1. Technical Field
The invention is related to image stitching, and in particular, to a technique for constructing a photorealistic mosaiced image from a series of images of a scene.
2. Related Art
A number of conventional techniques have been developed to generate composite or stitched images to create an overall mosaic of a scene. The basic idea in generating such mosaic images is to take a plurality of partially overlapping photographic or video images in order to cover the entirety of the desired viewing space. These images are then aligned, warped, if necessary, and composited into complete panoramic mosaic images.
In general, construction of these mosaic images is accomplished using any of a number of conventional image “mosaicing” or “stitching” algorithms that typically operate by identifying correspondences between the various images.
To identify correspondences between two or more images, conventional image stitching schemes operate to determine which points in one image correspond to the same physical points in another image of the same scene. The images are then warped to correspond the matching points to one another, and the images are merged or blended to construct the mosaic. Solving the correspondence problem to generate mosaic images is relatively simple with respect to top-down or “orthographic” images (such as satellite imagery). In such cases, the resulting mosaic image can be easily constructed without causing objectionable artifacts and warping.
Recently, satellite-based 2D imagery has become increasingly popular for browsing via the Internet. Some such browsing schemes provide mosaiced satellite imagery in combination with overlaid street maps for route planning. Related schemes use topological information to provide a simulated 3D viewing experience by projecting the 2D mosaiced imagery onto a coarse ground elevation model. However, buildings are not modeled by this approach, leading to confusing artifacts (especially with tall buildings) when viewing images from a different direction than the original images were taken from.
For some select cities, extruded polygonal building models are available. Further, detailed 3D models can also be obtained automatically using conventional light detection and ranging (LiDAR)-based techniques. Unfortunately, LiDAR-based techniques tend to be too noisy, and provide insufficient resolution for accurate texture mapping applications. Smoothing LiDAR models tends to be a difficult and computationally expensive problem. In either case, such techniques generally operate to first create an overall mosaic image from the set of input images, and then map the resulting mosaic image to the 3D model. Unfortunately regardless of the type of 3D model that is used, the problem of correctly aligning occlusion boundaries of buildings is not adequately addressed. As a result, the images resulting from such schemes tend to include misaligned textures and mismatching shadows from one surface to another. Further, mapping the mosaiced images to such models typically results in very unnatural angles and warping of objects such as buildings. In other words, the resulting mosaic images do not provide photorealistic views of the scene.

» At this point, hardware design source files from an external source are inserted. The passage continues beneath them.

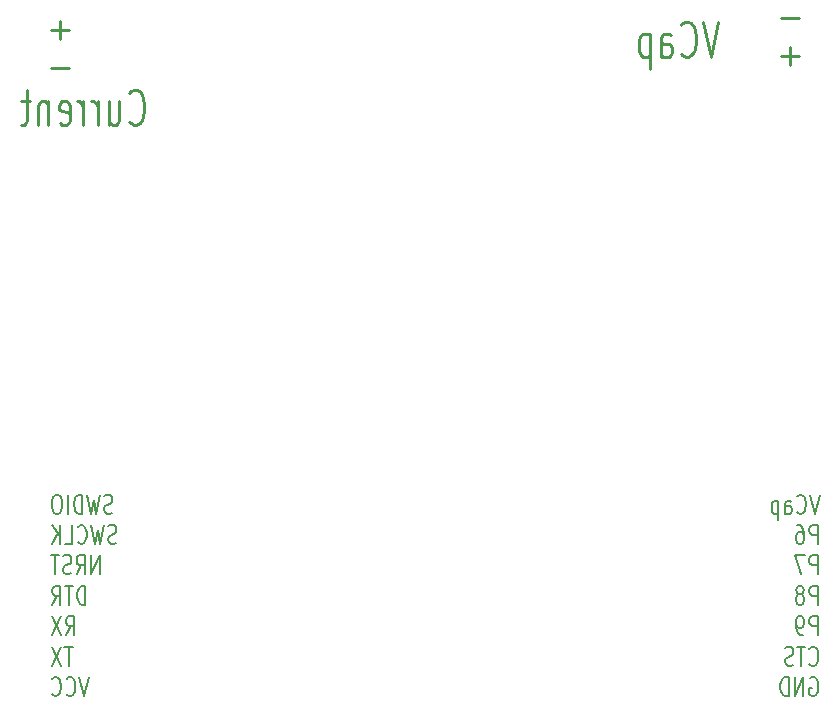
<source format=gbo>
G04 #@! TF.GenerationSoftware,KiCad,Pcbnew,6.0.11-2627ca5db0~126~ubuntu20.04.1*
G04 #@! TF.CreationDate,2023-07-01T13:06:28-04:00*
G04 #@! TF.ProjectId,MoistureSensorBreakout,4d6f6973-7475-4726-9553-656e736f7242,rev?*
G04 #@! TF.SameCoordinates,Original*
G04 #@! TF.FileFunction,Legend,Bot*
G04 #@! TF.FilePolarity,Positive*
%FSLAX46Y46*%
G04 Gerber Fmt 4.6, Leading zero omitted, Abs format (unit mm)*
G04 Created by KiCad (PCBNEW 6.0.11-2627ca5db0~126~ubuntu20.04.1) date 2023-07-01 13:06:28*
%MOMM*%
%LPD*%
G01*
G04 APERTURE LIST*
%ADD10C,0.250000*%
%ADD11C,0.150000*%
%ADD12R,1.700000X1.700000*%
%ADD13O,1.700000X1.700000*%
%ADD14R,1.600000X1.600000*%
%ADD15O,1.600000X1.600000*%
%ADD16C,2.000000*%
%ADD17C,1.600000*%
%ADD18O,1.000000X1.000000*%
%ADD19R,1.000000X1.000000*%
G04 APERTURE END LIST*
D10*
X114238095Y-66532857D02*
X115761904Y-66532857D01*
X115000000Y-67294761D02*
X115000000Y-65770952D01*
X114238095Y-69752857D02*
X115761904Y-69752857D01*
X120857142Y-74321428D02*
X120952380Y-74464285D01*
X121238095Y-74607142D01*
X121428571Y-74607142D01*
X121714285Y-74464285D01*
X121904761Y-74178571D01*
X122000000Y-73892857D01*
X122095238Y-73321428D01*
X122095238Y-72892857D01*
X122000000Y-72321428D01*
X121904761Y-72035714D01*
X121714285Y-71750000D01*
X121428571Y-71607142D01*
X121238095Y-71607142D01*
X120952380Y-71750000D01*
X120857142Y-71892857D01*
X119142857Y-72607142D02*
X119142857Y-74607142D01*
X120000000Y-72607142D02*
X120000000Y-74178571D01*
X119904761Y-74464285D01*
X119714285Y-74607142D01*
X119428571Y-74607142D01*
X119238095Y-74464285D01*
X119142857Y-74321428D01*
X118190476Y-74607142D02*
X118190476Y-72607142D01*
X118190476Y-73178571D02*
X118095238Y-72892857D01*
X118000000Y-72750000D01*
X117809523Y-72607142D01*
X117619047Y-72607142D01*
X116952380Y-74607142D02*
X116952380Y-72607142D01*
X116952380Y-73178571D02*
X116857142Y-72892857D01*
X116761904Y-72750000D01*
X116571428Y-72607142D01*
X116380952Y-72607142D01*
X114952380Y-74464285D02*
X115142857Y-74607142D01*
X115523809Y-74607142D01*
X115714285Y-74464285D01*
X115809523Y-74178571D01*
X115809523Y-73035714D01*
X115714285Y-72750000D01*
X115523809Y-72607142D01*
X115142857Y-72607142D01*
X114952380Y-72750000D01*
X114857142Y-73035714D01*
X114857142Y-73321428D01*
X115809523Y-73607142D01*
X114000000Y-72607142D02*
X114000000Y-74607142D01*
X114000000Y-72892857D02*
X113904761Y-72750000D01*
X113714285Y-72607142D01*
X113428571Y-72607142D01*
X113238095Y-72750000D01*
X113142857Y-73035714D01*
X113142857Y-74607142D01*
X112476190Y-72607142D02*
X111714285Y-72607142D01*
X112190476Y-71607142D02*
X112190476Y-74178571D01*
X112095238Y-74464285D01*
X111904761Y-74607142D01*
X111714285Y-74607142D01*
X170726190Y-65857142D02*
X170059523Y-68857142D01*
X169392857Y-65857142D01*
X167583333Y-68571428D02*
X167678571Y-68714285D01*
X167964285Y-68857142D01*
X168154761Y-68857142D01*
X168440476Y-68714285D01*
X168630952Y-68428571D01*
X168726190Y-68142857D01*
X168821428Y-67571428D01*
X168821428Y-67142857D01*
X168726190Y-66571428D01*
X168630952Y-66285714D01*
X168440476Y-66000000D01*
X168154761Y-65857142D01*
X167964285Y-65857142D01*
X167678571Y-66000000D01*
X167583333Y-66142857D01*
X165869047Y-68857142D02*
X165869047Y-67285714D01*
X165964285Y-67000000D01*
X166154761Y-66857142D01*
X166535714Y-66857142D01*
X166726190Y-67000000D01*
X165869047Y-68714285D02*
X166059523Y-68857142D01*
X166535714Y-68857142D01*
X166726190Y-68714285D01*
X166821428Y-68428571D01*
X166821428Y-68142857D01*
X166726190Y-67857142D01*
X166535714Y-67714285D01*
X166059523Y-67714285D01*
X165869047Y-67571428D01*
X164916666Y-66857142D02*
X164916666Y-69857142D01*
X164916666Y-67000000D02*
X164726190Y-66857142D01*
X164345238Y-66857142D01*
X164154761Y-67000000D01*
X164059523Y-67142857D01*
X163964285Y-67428571D01*
X163964285Y-68285714D01*
X164059523Y-68571428D01*
X164154761Y-68714285D01*
X164345238Y-68857142D01*
X164726190Y-68857142D01*
X164916666Y-68714285D01*
X175988095Y-65532857D02*
X177511904Y-65532857D01*
X175988095Y-68752857D02*
X177511904Y-68752857D01*
X176750000Y-69514761D02*
X176750000Y-67990952D01*
D11*
X119411785Y-107419619D02*
X119240357Y-107495809D01*
X118954642Y-107495809D01*
X118840357Y-107419619D01*
X118783214Y-107343428D01*
X118726071Y-107191047D01*
X118726071Y-107038666D01*
X118783214Y-106886285D01*
X118840357Y-106810095D01*
X118954642Y-106733904D01*
X119183214Y-106657714D01*
X119297500Y-106581523D01*
X119354642Y-106505333D01*
X119411785Y-106352952D01*
X119411785Y-106200571D01*
X119354642Y-106048190D01*
X119297500Y-105972000D01*
X119183214Y-105895809D01*
X118897500Y-105895809D01*
X118726071Y-105972000D01*
X118326071Y-105895809D02*
X118040357Y-107495809D01*
X117811785Y-106352952D01*
X117583214Y-107495809D01*
X117297500Y-105895809D01*
X116840357Y-107495809D02*
X116840357Y-105895809D01*
X116554642Y-105895809D01*
X116383214Y-105972000D01*
X116268928Y-106124380D01*
X116211785Y-106276761D01*
X116154642Y-106581523D01*
X116154642Y-106810095D01*
X116211785Y-107114857D01*
X116268928Y-107267238D01*
X116383214Y-107419619D01*
X116554642Y-107495809D01*
X116840357Y-107495809D01*
X115640357Y-107495809D02*
X115640357Y-105895809D01*
X114840357Y-105895809D02*
X114611785Y-105895809D01*
X114497500Y-105972000D01*
X114383214Y-106124380D01*
X114326071Y-106429142D01*
X114326071Y-106962476D01*
X114383214Y-107267238D01*
X114497500Y-107419619D01*
X114611785Y-107495809D01*
X114840357Y-107495809D01*
X114954642Y-107419619D01*
X115068928Y-107267238D01*
X115126071Y-106962476D01*
X115126071Y-106429142D01*
X115068928Y-106124380D01*
X114954642Y-105972000D01*
X114840357Y-105895809D01*
X119754642Y-109995619D02*
X119583214Y-110071809D01*
X119297500Y-110071809D01*
X119183214Y-109995619D01*
X119126071Y-109919428D01*
X119068928Y-109767047D01*
X119068928Y-109614666D01*
X119126071Y-109462285D01*
X119183214Y-109386095D01*
X119297500Y-109309904D01*
X119526071Y-109233714D01*
X119640357Y-109157523D01*
X119697500Y-109081333D01*
X119754642Y-108928952D01*
X119754642Y-108776571D01*
X119697500Y-108624190D01*
X119640357Y-108548000D01*
X119526071Y-108471809D01*
X119240357Y-108471809D01*
X119068928Y-108548000D01*
X118668928Y-108471809D02*
X118383214Y-110071809D01*
X118154642Y-108928952D01*
X117926071Y-110071809D01*
X117640357Y-108471809D01*
X116497500Y-109919428D02*
X116554642Y-109995619D01*
X116726071Y-110071809D01*
X116840357Y-110071809D01*
X117011785Y-109995619D01*
X117126071Y-109843238D01*
X117183214Y-109690857D01*
X117240357Y-109386095D01*
X117240357Y-109157523D01*
X117183214Y-108852761D01*
X117126071Y-108700380D01*
X117011785Y-108548000D01*
X116840357Y-108471809D01*
X116726071Y-108471809D01*
X116554642Y-108548000D01*
X116497500Y-108624190D01*
X115411785Y-110071809D02*
X115983214Y-110071809D01*
X115983214Y-108471809D01*
X115011785Y-110071809D02*
X115011785Y-108471809D01*
X114326071Y-110071809D02*
X114840357Y-109157523D01*
X114326071Y-108471809D02*
X115011785Y-109386095D01*
X118326071Y-112647809D02*
X118326071Y-111047809D01*
X117640357Y-112647809D01*
X117640357Y-111047809D01*
X116383214Y-112647809D02*
X116783214Y-111885904D01*
X117068928Y-112647809D02*
X117068928Y-111047809D01*
X116611785Y-111047809D01*
X116497500Y-111124000D01*
X116440357Y-111200190D01*
X116383214Y-111352571D01*
X116383214Y-111581142D01*
X116440357Y-111733523D01*
X116497500Y-111809714D01*
X116611785Y-111885904D01*
X117068928Y-111885904D01*
X115926071Y-112571619D02*
X115754642Y-112647809D01*
X115468928Y-112647809D01*
X115354642Y-112571619D01*
X115297500Y-112495428D01*
X115240357Y-112343047D01*
X115240357Y-112190666D01*
X115297500Y-112038285D01*
X115354642Y-111962095D01*
X115468928Y-111885904D01*
X115697500Y-111809714D01*
X115811785Y-111733523D01*
X115868928Y-111657333D01*
X115926071Y-111504952D01*
X115926071Y-111352571D01*
X115868928Y-111200190D01*
X115811785Y-111124000D01*
X115697500Y-111047809D01*
X115411785Y-111047809D01*
X115240357Y-111124000D01*
X114897500Y-111047809D02*
X114211785Y-111047809D01*
X114554642Y-112647809D02*
X114554642Y-111047809D01*
X117126071Y-115223809D02*
X117126071Y-113623809D01*
X116840357Y-113623809D01*
X116668928Y-113700000D01*
X116554642Y-113852380D01*
X116497500Y-114004761D01*
X116440357Y-114309523D01*
X116440357Y-114538095D01*
X116497500Y-114842857D01*
X116554642Y-114995238D01*
X116668928Y-115147619D01*
X116840357Y-115223809D01*
X117126071Y-115223809D01*
X116097500Y-113623809D02*
X115411785Y-113623809D01*
X115754642Y-115223809D02*
X115754642Y-113623809D01*
X114326071Y-115223809D02*
X114726071Y-114461904D01*
X115011785Y-115223809D02*
X115011785Y-113623809D01*
X114554642Y-113623809D01*
X114440357Y-113700000D01*
X114383214Y-113776190D01*
X114326071Y-113928571D01*
X114326071Y-114157142D01*
X114383214Y-114309523D01*
X114440357Y-114385714D01*
X114554642Y-114461904D01*
X115011785Y-114461904D01*
X115468928Y-117799809D02*
X115868928Y-117037904D01*
X116154642Y-117799809D02*
X116154642Y-116199809D01*
X115697500Y-116199809D01*
X115583214Y-116276000D01*
X115526071Y-116352190D01*
X115468928Y-116504571D01*
X115468928Y-116733142D01*
X115526071Y-116885523D01*
X115583214Y-116961714D01*
X115697500Y-117037904D01*
X116154642Y-117037904D01*
X115068928Y-116199809D02*
X114268928Y-117799809D01*
X114268928Y-116199809D02*
X115068928Y-117799809D01*
X116040357Y-118775809D02*
X115354642Y-118775809D01*
X115697500Y-120375809D02*
X115697500Y-118775809D01*
X115068928Y-118775809D02*
X114268928Y-120375809D01*
X114268928Y-118775809D02*
X115068928Y-120375809D01*
X117411785Y-121351809D02*
X117011785Y-122951809D01*
X116611785Y-121351809D01*
X115526071Y-122799428D02*
X115583214Y-122875619D01*
X115754642Y-122951809D01*
X115868928Y-122951809D01*
X116040357Y-122875619D01*
X116154642Y-122723238D01*
X116211785Y-122570857D01*
X116268928Y-122266095D01*
X116268928Y-122037523D01*
X116211785Y-121732761D01*
X116154642Y-121580380D01*
X116040357Y-121428000D01*
X115868928Y-121351809D01*
X115754642Y-121351809D01*
X115583214Y-121428000D01*
X115526071Y-121504190D01*
X114326071Y-122799428D02*
X114383214Y-122875619D01*
X114554642Y-122951809D01*
X114668928Y-122951809D01*
X114840357Y-122875619D01*
X114954642Y-122723238D01*
X115011785Y-122570857D01*
X115068928Y-122266095D01*
X115068928Y-122037523D01*
X115011785Y-121732761D01*
X114954642Y-121580380D01*
X114840357Y-121428000D01*
X114668928Y-121351809D01*
X114554642Y-121351809D01*
X114383214Y-121428000D01*
X114326071Y-121504190D01*
X179288214Y-105895809D02*
X178888214Y-107495809D01*
X178488214Y-105895809D01*
X177402500Y-107343428D02*
X177459642Y-107419619D01*
X177631071Y-107495809D01*
X177745357Y-107495809D01*
X177916785Y-107419619D01*
X178031071Y-107267238D01*
X178088214Y-107114857D01*
X178145357Y-106810095D01*
X178145357Y-106581523D01*
X178088214Y-106276761D01*
X178031071Y-106124380D01*
X177916785Y-105972000D01*
X177745357Y-105895809D01*
X177631071Y-105895809D01*
X177459642Y-105972000D01*
X177402500Y-106048190D01*
X176373928Y-107495809D02*
X176373928Y-106657714D01*
X176431071Y-106505333D01*
X176545357Y-106429142D01*
X176773928Y-106429142D01*
X176888214Y-106505333D01*
X176373928Y-107419619D02*
X176488214Y-107495809D01*
X176773928Y-107495809D01*
X176888214Y-107419619D01*
X176945357Y-107267238D01*
X176945357Y-107114857D01*
X176888214Y-106962476D01*
X176773928Y-106886285D01*
X176488214Y-106886285D01*
X176373928Y-106810095D01*
X175802500Y-106429142D02*
X175802500Y-108029142D01*
X175802500Y-106505333D02*
X175688214Y-106429142D01*
X175459642Y-106429142D01*
X175345357Y-106505333D01*
X175288214Y-106581523D01*
X175231071Y-106733904D01*
X175231071Y-107191047D01*
X175288214Y-107343428D01*
X175345357Y-107419619D01*
X175459642Y-107495809D01*
X175688214Y-107495809D01*
X175802500Y-107419619D01*
X179116785Y-110071809D02*
X179116785Y-108471809D01*
X178659642Y-108471809D01*
X178545357Y-108548000D01*
X178488214Y-108624190D01*
X178431071Y-108776571D01*
X178431071Y-109005142D01*
X178488214Y-109157523D01*
X178545357Y-109233714D01*
X178659642Y-109309904D01*
X179116785Y-109309904D01*
X177402500Y-108471809D02*
X177631071Y-108471809D01*
X177745357Y-108548000D01*
X177802500Y-108624190D01*
X177916785Y-108852761D01*
X177973928Y-109157523D01*
X177973928Y-109767047D01*
X177916785Y-109919428D01*
X177859642Y-109995619D01*
X177745357Y-110071809D01*
X177516785Y-110071809D01*
X177402500Y-109995619D01*
X177345357Y-109919428D01*
X177288214Y-109767047D01*
X177288214Y-109386095D01*
X177345357Y-109233714D01*
X177402500Y-109157523D01*
X177516785Y-109081333D01*
X177745357Y-109081333D01*
X177859642Y-109157523D01*
X177916785Y-109233714D01*
X177973928Y-109386095D01*
X179116785Y-112647809D02*
X179116785Y-111047809D01*
X178659642Y-111047809D01*
X178545357Y-111124000D01*
X178488214Y-111200190D01*
X178431071Y-111352571D01*
X178431071Y-111581142D01*
X178488214Y-111733523D01*
X178545357Y-111809714D01*
X178659642Y-111885904D01*
X179116785Y-111885904D01*
X178031071Y-111047809D02*
X177231071Y-111047809D01*
X177745357Y-112647809D01*
X179116785Y-115223809D02*
X179116785Y-113623809D01*
X178659642Y-113623809D01*
X178545357Y-113700000D01*
X178488214Y-113776190D01*
X178431071Y-113928571D01*
X178431071Y-114157142D01*
X178488214Y-114309523D01*
X178545357Y-114385714D01*
X178659642Y-114461904D01*
X179116785Y-114461904D01*
X177745357Y-114309523D02*
X177859642Y-114233333D01*
X177916785Y-114157142D01*
X177973928Y-114004761D01*
X177973928Y-113928571D01*
X177916785Y-113776190D01*
X177859642Y-113700000D01*
X177745357Y-113623809D01*
X177516785Y-113623809D01*
X177402500Y-113700000D01*
X177345357Y-113776190D01*
X177288214Y-113928571D01*
X177288214Y-114004761D01*
X177345357Y-114157142D01*
X177402500Y-114233333D01*
X177516785Y-114309523D01*
X177745357Y-114309523D01*
X177859642Y-114385714D01*
X177916785Y-114461904D01*
X177973928Y-114614285D01*
X177973928Y-114919047D01*
X177916785Y-115071428D01*
X177859642Y-115147619D01*
X177745357Y-115223809D01*
X177516785Y-115223809D01*
X177402500Y-115147619D01*
X177345357Y-115071428D01*
X177288214Y-114919047D01*
X177288214Y-114614285D01*
X177345357Y-114461904D01*
X177402500Y-114385714D01*
X177516785Y-114309523D01*
X179116785Y-117799809D02*
X179116785Y-116199809D01*
X178659642Y-116199809D01*
X178545357Y-116276000D01*
X178488214Y-116352190D01*
X178431071Y-116504571D01*
X178431071Y-116733142D01*
X178488214Y-116885523D01*
X178545357Y-116961714D01*
X178659642Y-117037904D01*
X179116785Y-117037904D01*
X177859642Y-117799809D02*
X177631071Y-117799809D01*
X177516785Y-117723619D01*
X177459642Y-117647428D01*
X177345357Y-117418857D01*
X177288214Y-117114095D01*
X177288214Y-116504571D01*
X177345357Y-116352190D01*
X177402500Y-116276000D01*
X177516785Y-116199809D01*
X177745357Y-116199809D01*
X177859642Y-116276000D01*
X177916785Y-116352190D01*
X177973928Y-116504571D01*
X177973928Y-116885523D01*
X177916785Y-117037904D01*
X177859642Y-117114095D01*
X177745357Y-117190285D01*
X177516785Y-117190285D01*
X177402500Y-117114095D01*
X177345357Y-117037904D01*
X177288214Y-116885523D01*
X178431071Y-120223428D02*
X178488214Y-120299619D01*
X178659642Y-120375809D01*
X178773928Y-120375809D01*
X178945357Y-120299619D01*
X179059642Y-120147238D01*
X179116785Y-119994857D01*
X179173928Y-119690095D01*
X179173928Y-119461523D01*
X179116785Y-119156761D01*
X179059642Y-119004380D01*
X178945357Y-118852000D01*
X178773928Y-118775809D01*
X178659642Y-118775809D01*
X178488214Y-118852000D01*
X178431071Y-118928190D01*
X178088214Y-118775809D02*
X177402500Y-118775809D01*
X177745357Y-120375809D02*
X177745357Y-118775809D01*
X177059642Y-120299619D02*
X176888214Y-120375809D01*
X176602500Y-120375809D01*
X176488214Y-120299619D01*
X176431071Y-120223428D01*
X176373928Y-120071047D01*
X176373928Y-119918666D01*
X176431071Y-119766285D01*
X176488214Y-119690095D01*
X176602500Y-119613904D01*
X176831071Y-119537714D01*
X176945357Y-119461523D01*
X177002500Y-119385333D01*
X177059642Y-119232952D01*
X177059642Y-119080571D01*
X177002500Y-118928190D01*
X176945357Y-118852000D01*
X176831071Y-118775809D01*
X176545357Y-118775809D01*
X176373928Y-118852000D01*
X178488214Y-121428000D02*
X178602500Y-121351809D01*
X178773928Y-121351809D01*
X178945357Y-121428000D01*
X179059642Y-121580380D01*
X179116785Y-121732761D01*
X179173928Y-122037523D01*
X179173928Y-122266095D01*
X179116785Y-122570857D01*
X179059642Y-122723238D01*
X178945357Y-122875619D01*
X178773928Y-122951809D01*
X178659642Y-122951809D01*
X178488214Y-122875619D01*
X178431071Y-122799428D01*
X178431071Y-122266095D01*
X178659642Y-122266095D01*
X177916785Y-122951809D02*
X177916785Y-121351809D01*
X177231071Y-122951809D01*
X177231071Y-121351809D01*
X176659642Y-122951809D02*
X176659642Y-121351809D01*
X176373928Y-121351809D01*
X176202500Y-121428000D01*
X176088214Y-121580380D01*
X176031071Y-121732761D01*
X175973928Y-122037523D01*
X175973928Y-122266095D01*
X176031071Y-122570857D01*
X176088214Y-122723238D01*
X176202500Y-122875619D01*
X176373928Y-122951809D01*
X176659642Y-122951809D01*
%LPC*%
D12*
X141500000Y-57250000D03*
D13*
X141500000Y-54710000D03*
X144040000Y-57250000D03*
X144040000Y-54710000D03*
X146580000Y-57250000D03*
X146580000Y-54710000D03*
X149120000Y-57250000D03*
X149120000Y-54710000D03*
X151660000Y-57250000D03*
X151660000Y-54710000D03*
D12*
X112000000Y-122000000D03*
D13*
X112000000Y-119460000D03*
X112000000Y-116920000D03*
X112000000Y-114380000D03*
X112000000Y-111840000D03*
X112000000Y-109300000D03*
X112000000Y-106760000D03*
D12*
X182000000Y-122000000D03*
D13*
X182000000Y-119460000D03*
X182000000Y-116920000D03*
X182000000Y-114380000D03*
X182000000Y-111840000D03*
X182000000Y-109300000D03*
X182000000Y-106760000D03*
D12*
X173000000Y-66000000D03*
D13*
X173000000Y-68540000D03*
D14*
X144000000Y-71060000D03*
D15*
X144000000Y-63440000D03*
D16*
X133250000Y-79000000D03*
X133250000Y-85500000D03*
X128750000Y-85500000D03*
X128750000Y-79000000D03*
X167250000Y-79000000D03*
X167250000Y-85500000D03*
X162750000Y-85500000D03*
X162750000Y-79000000D03*
D14*
X138000000Y-71060000D03*
D15*
X138000000Y-63440000D03*
D12*
X119000000Y-69000000D03*
D13*
X119000000Y-66460000D03*
D17*
X157000000Y-70810000D03*
D15*
X157000000Y-63190000D03*
D17*
X150000000Y-63190000D03*
D15*
X150000000Y-70810000D03*
D16*
X145250000Y-85500000D03*
X145250000Y-79000000D03*
X149750000Y-85500000D03*
X149750000Y-79000000D03*
D18*
X146230000Y-114170000D03*
X147500000Y-114170000D03*
X146230000Y-115440000D03*
X147500000Y-115440000D03*
X146230000Y-116710000D03*
X147500000Y-116710000D03*
X146230000Y-117980000D03*
X147500000Y-117980000D03*
X146230000Y-119250000D03*
X147500000Y-119250000D03*
X146230000Y-120520000D03*
X147500000Y-120520000D03*
X146230000Y-121790000D03*
D19*
X147500000Y-121790000D03*
M02*

</source>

An alternative to the use of full 3D models is to provide oblique views of a scene (such as a set of low-altitude aerial views of the scene) which are then stitched to create an oblique mosaic image for a fixed number of orientations. Then, for a given oblique viewing direction, an orthographic view allows navigation of a large area by panning, much in the same way as with 2D top-down imagery such as stitched satellite imagery.
However, the problem of photorealistic image stitching is more complicated in the case of oblique imagery, especially in the case of images of tall buildings captured at an angle from a moving airplane. In this case, the correspondences between images can be identified to create a relatively seamless mosaic image. Unfortunately, the resulting mosaic image will tend to include a confusing jumble of tall buildings or other structures that all lean at different angles relative to each other because of the different oblique angles at which the various images were captured. In other words, the resulting mosaic images do not provide photorealistic views of the scene.
Some conventional stereo imaging applications attempt to address the problem of different image angles by labeling the pixels of input images to obtain a depth map. This depth information is then used in constructing mosaic images. However, as the depth information in such techniques corresponds to a set of view-parallel planes, slanted surfaces cannot be represented well and appear discretized. Again, the result tends to be a mosaic image that fails to provide a photorealistic view of the scene.
Several conventional mosaicing schemes have attempted to address such problems involves the use of “graph cuts” in combination with conventional stereo imaging applications. With such techniques, the typical goal is to assign a label to each pixel, where each label represents a certain depth. However, rather than assuming view-parallel planes, one such technique uses an approach where each pixel label represents an arbitrary plane, with the affine parameters of each plane being estimated in an expectation-maximization (EM) fashion. The orientations of various surfaces (such as building surfaces) are then estimated and used to warp the various images prior to image stitching. However, the focus of such schemes is on obtaining an accurate depth map of image pixels for use in constructing the resulting mosaic images. Consequently, such schemes tend to fare poorly when addressing the problem of constructing a photorealistic view of the scene.